• [TASK INSTRUCTIONS]:
Your answer should reproduce every line of the material in which the word "physicians" occurs.

• [DATA]:
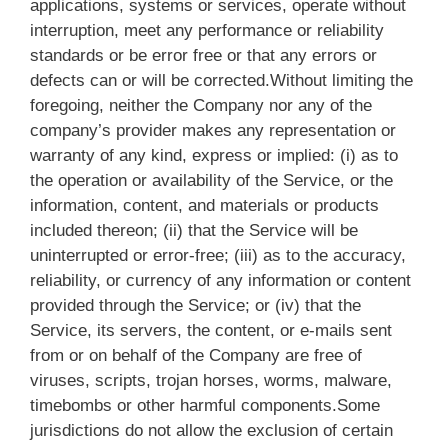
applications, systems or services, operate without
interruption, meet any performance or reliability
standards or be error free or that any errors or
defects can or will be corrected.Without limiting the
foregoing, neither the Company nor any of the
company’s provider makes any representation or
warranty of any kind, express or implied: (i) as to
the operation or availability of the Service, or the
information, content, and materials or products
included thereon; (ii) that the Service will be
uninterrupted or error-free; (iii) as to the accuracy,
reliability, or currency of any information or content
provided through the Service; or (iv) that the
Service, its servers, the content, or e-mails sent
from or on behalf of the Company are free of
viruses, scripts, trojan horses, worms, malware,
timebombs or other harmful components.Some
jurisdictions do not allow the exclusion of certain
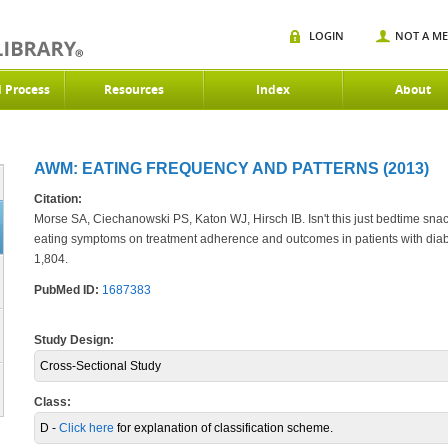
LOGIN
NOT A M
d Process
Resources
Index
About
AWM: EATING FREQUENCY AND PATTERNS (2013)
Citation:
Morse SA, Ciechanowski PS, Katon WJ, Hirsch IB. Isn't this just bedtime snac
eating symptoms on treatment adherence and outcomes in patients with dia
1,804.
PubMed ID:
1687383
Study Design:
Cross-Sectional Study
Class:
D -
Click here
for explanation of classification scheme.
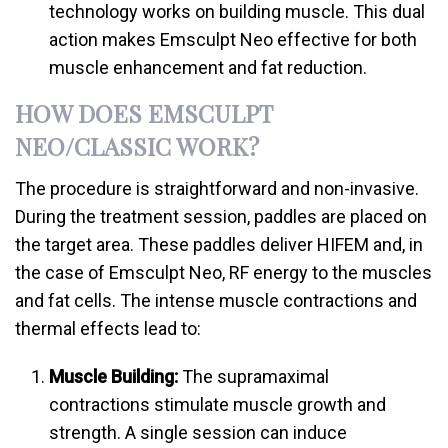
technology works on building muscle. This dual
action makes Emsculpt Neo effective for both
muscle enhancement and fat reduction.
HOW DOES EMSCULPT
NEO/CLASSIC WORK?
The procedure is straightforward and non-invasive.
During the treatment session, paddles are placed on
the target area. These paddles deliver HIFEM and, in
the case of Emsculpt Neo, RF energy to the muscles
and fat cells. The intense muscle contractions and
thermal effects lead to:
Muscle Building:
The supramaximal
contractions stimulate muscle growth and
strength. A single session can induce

...

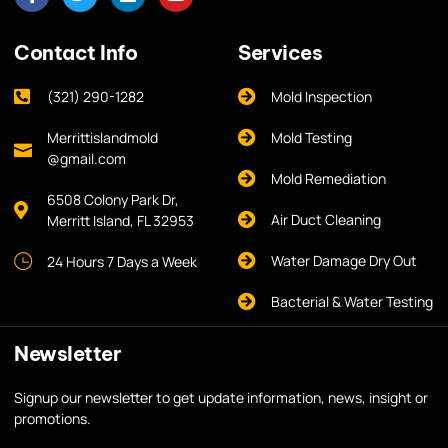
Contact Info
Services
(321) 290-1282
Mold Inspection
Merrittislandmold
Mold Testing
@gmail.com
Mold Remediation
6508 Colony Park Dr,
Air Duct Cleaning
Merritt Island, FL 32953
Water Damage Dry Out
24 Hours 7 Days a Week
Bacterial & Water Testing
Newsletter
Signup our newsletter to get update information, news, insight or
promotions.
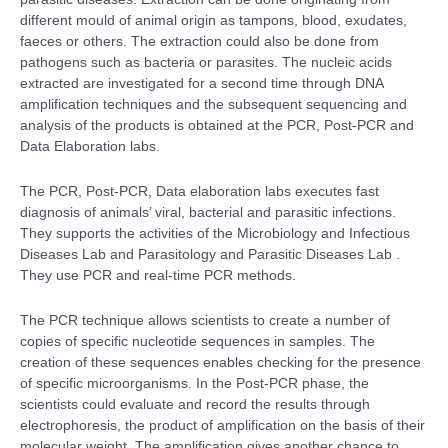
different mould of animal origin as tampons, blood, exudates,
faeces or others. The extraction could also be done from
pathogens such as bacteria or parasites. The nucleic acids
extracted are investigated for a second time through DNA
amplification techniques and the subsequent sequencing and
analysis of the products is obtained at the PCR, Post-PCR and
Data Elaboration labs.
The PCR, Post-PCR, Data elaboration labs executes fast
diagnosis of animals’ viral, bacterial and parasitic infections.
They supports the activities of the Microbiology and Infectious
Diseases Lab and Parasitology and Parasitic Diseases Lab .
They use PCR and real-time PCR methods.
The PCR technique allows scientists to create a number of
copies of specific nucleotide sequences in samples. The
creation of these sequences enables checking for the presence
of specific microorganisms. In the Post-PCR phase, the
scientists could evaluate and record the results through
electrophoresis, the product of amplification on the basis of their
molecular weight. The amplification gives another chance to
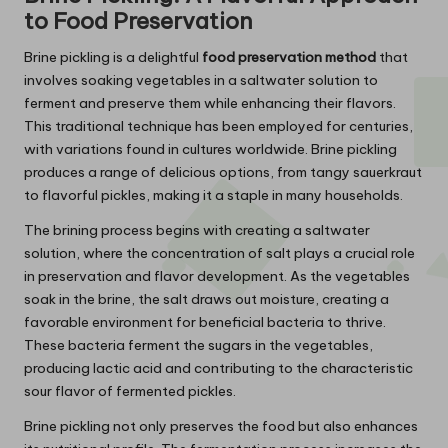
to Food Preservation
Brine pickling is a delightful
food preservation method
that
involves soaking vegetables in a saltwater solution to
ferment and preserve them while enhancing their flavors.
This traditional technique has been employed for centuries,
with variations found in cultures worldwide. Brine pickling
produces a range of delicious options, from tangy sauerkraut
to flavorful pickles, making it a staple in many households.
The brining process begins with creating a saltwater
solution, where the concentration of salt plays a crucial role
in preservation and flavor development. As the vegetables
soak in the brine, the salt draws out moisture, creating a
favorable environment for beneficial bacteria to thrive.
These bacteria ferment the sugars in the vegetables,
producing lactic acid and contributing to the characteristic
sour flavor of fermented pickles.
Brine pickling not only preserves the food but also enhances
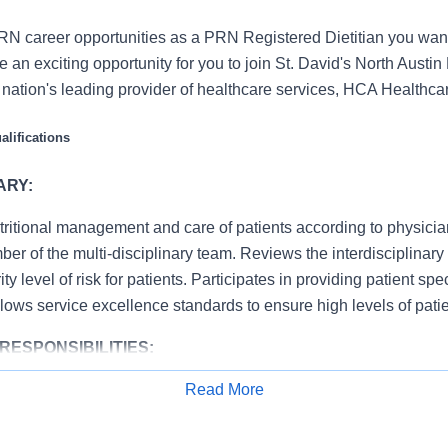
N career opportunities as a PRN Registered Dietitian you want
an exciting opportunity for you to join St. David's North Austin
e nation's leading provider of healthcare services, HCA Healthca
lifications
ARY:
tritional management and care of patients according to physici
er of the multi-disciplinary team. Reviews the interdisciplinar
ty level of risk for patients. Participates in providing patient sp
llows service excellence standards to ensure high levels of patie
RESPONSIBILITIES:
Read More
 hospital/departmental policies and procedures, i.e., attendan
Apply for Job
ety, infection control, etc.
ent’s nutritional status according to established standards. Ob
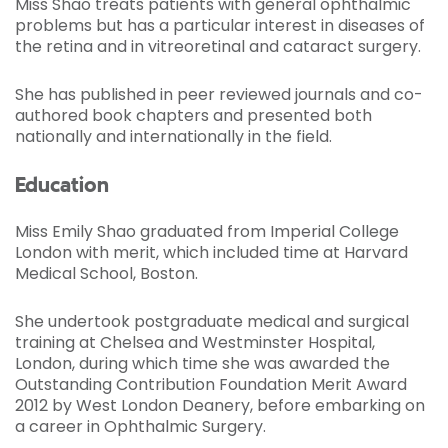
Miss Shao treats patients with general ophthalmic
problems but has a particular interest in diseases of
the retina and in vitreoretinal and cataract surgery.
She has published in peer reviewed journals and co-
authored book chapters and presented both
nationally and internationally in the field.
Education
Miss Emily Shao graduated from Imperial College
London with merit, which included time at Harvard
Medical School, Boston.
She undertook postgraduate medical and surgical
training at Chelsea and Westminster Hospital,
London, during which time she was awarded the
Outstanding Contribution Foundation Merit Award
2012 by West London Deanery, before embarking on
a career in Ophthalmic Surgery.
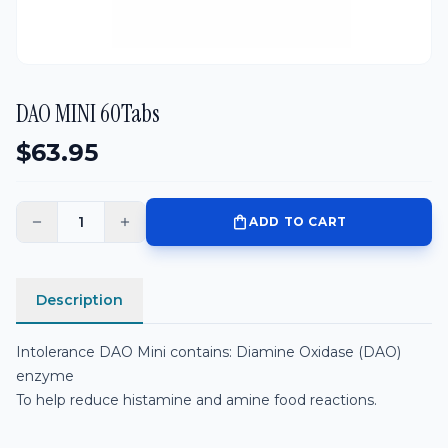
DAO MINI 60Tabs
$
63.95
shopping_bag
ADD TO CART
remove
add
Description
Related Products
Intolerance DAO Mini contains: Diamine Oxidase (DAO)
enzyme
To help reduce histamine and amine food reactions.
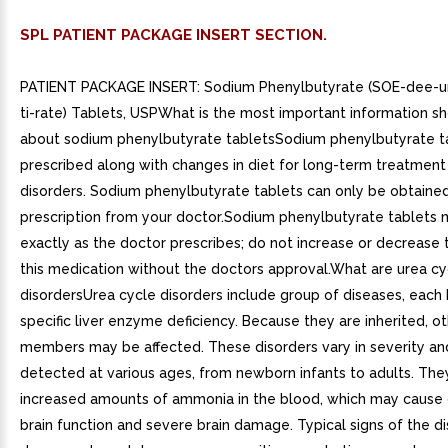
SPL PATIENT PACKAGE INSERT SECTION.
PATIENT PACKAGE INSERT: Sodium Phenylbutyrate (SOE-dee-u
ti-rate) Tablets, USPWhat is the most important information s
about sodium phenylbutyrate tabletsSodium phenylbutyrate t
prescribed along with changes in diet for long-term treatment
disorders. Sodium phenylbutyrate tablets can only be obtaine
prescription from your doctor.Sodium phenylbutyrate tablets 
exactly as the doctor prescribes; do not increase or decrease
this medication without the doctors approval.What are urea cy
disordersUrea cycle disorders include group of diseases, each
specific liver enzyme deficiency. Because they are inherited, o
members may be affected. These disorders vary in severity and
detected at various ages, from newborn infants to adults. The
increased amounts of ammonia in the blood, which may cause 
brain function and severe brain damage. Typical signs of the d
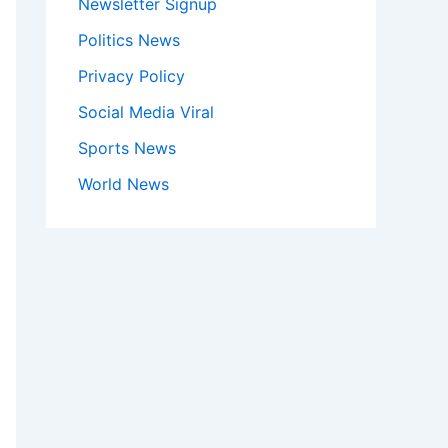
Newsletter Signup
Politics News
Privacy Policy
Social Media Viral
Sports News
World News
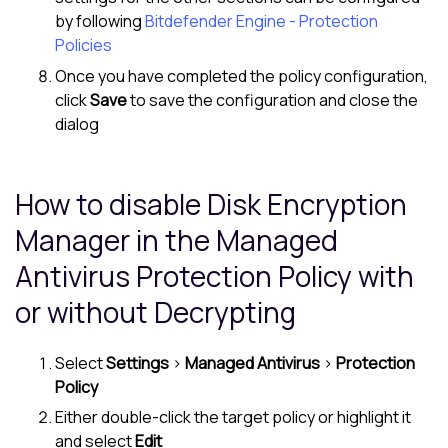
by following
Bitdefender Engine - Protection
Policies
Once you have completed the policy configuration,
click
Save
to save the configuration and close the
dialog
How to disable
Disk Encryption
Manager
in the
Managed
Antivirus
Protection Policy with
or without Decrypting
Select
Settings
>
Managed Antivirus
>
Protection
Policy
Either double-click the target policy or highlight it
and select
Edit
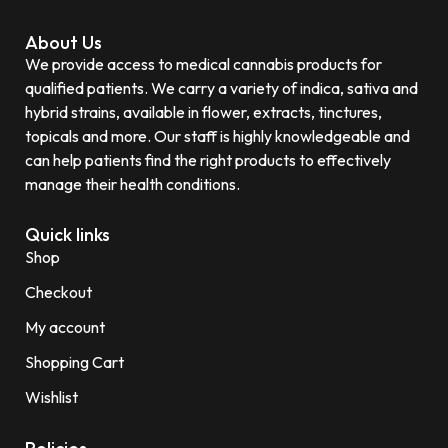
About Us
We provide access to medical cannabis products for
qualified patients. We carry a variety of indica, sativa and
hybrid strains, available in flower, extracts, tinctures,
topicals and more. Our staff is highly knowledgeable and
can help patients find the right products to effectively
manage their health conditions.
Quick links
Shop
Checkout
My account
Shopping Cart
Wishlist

---

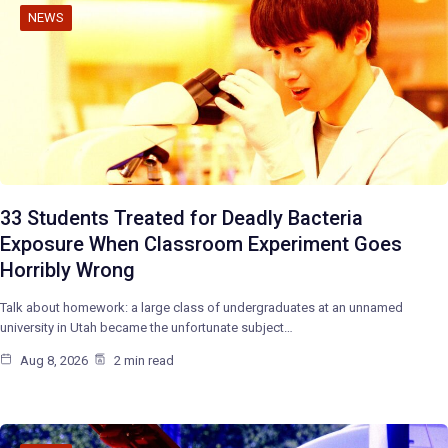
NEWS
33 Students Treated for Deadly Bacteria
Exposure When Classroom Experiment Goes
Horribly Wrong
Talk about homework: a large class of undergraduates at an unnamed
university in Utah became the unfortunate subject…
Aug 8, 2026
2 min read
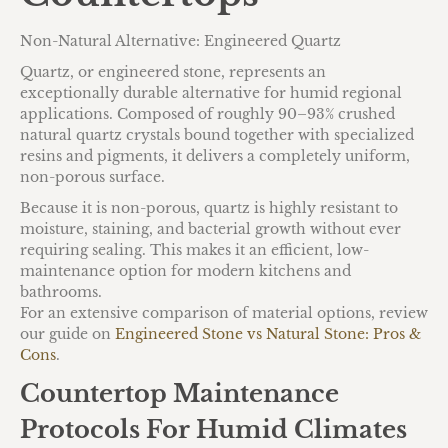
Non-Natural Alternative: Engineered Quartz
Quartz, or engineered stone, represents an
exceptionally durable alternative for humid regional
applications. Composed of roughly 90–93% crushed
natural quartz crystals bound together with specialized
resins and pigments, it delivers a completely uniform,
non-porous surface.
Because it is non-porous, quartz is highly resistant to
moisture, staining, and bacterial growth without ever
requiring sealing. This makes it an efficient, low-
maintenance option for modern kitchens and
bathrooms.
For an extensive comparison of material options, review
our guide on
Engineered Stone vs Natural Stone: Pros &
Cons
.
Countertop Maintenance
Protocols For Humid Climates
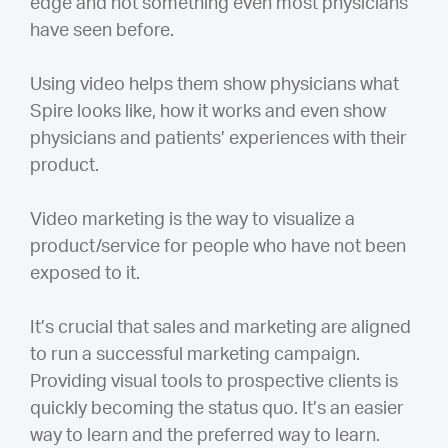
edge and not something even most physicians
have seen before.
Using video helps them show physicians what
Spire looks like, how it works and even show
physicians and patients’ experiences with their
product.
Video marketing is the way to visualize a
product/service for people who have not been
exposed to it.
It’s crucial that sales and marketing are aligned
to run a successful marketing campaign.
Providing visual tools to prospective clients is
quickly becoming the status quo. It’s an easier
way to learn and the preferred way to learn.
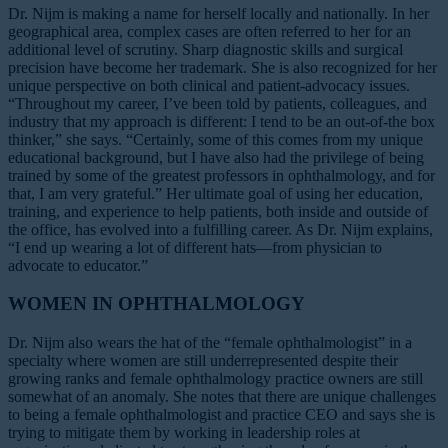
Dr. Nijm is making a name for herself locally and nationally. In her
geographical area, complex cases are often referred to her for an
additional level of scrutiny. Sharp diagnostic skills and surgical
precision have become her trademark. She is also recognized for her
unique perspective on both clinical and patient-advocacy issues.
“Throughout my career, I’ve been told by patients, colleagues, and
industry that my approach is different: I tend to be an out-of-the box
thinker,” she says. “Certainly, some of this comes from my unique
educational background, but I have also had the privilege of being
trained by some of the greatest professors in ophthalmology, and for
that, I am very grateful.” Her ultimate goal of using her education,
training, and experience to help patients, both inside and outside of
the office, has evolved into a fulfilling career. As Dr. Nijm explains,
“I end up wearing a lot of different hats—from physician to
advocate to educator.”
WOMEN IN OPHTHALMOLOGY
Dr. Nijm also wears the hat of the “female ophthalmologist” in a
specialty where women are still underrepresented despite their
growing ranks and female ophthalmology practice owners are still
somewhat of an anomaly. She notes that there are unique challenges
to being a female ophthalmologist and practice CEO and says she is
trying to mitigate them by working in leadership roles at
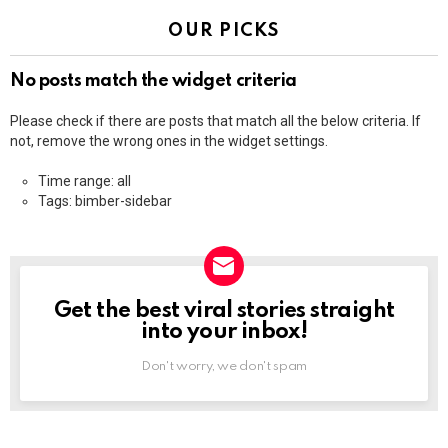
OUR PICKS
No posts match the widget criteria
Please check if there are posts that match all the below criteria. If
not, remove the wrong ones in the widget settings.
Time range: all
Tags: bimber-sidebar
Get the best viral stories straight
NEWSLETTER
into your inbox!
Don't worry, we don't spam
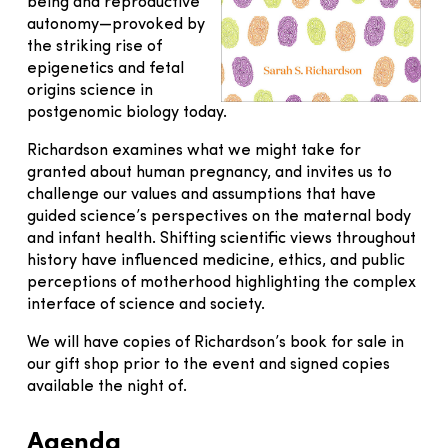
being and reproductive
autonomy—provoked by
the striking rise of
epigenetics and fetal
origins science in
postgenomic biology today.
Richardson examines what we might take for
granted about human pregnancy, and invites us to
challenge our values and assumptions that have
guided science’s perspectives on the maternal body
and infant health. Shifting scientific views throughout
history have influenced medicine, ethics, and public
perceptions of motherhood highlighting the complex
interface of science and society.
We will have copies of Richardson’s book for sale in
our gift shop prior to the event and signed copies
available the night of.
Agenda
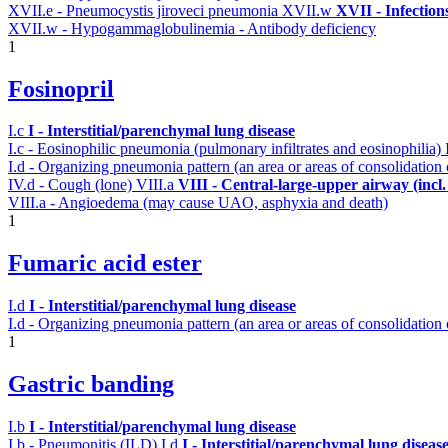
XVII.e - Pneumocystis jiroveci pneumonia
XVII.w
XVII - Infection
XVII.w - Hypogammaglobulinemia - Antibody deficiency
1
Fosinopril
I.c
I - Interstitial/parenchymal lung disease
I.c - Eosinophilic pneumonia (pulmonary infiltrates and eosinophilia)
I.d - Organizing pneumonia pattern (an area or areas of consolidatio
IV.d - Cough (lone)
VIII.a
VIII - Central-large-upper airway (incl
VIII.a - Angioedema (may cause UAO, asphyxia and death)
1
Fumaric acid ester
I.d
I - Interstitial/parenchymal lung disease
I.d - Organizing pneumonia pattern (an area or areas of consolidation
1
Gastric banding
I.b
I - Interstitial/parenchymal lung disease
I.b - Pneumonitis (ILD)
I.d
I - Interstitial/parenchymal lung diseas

• [YOUR RESPONSE]:
edge and not something even most physicians
Using video helps them show physicians what
physicians and patients’ experiences with their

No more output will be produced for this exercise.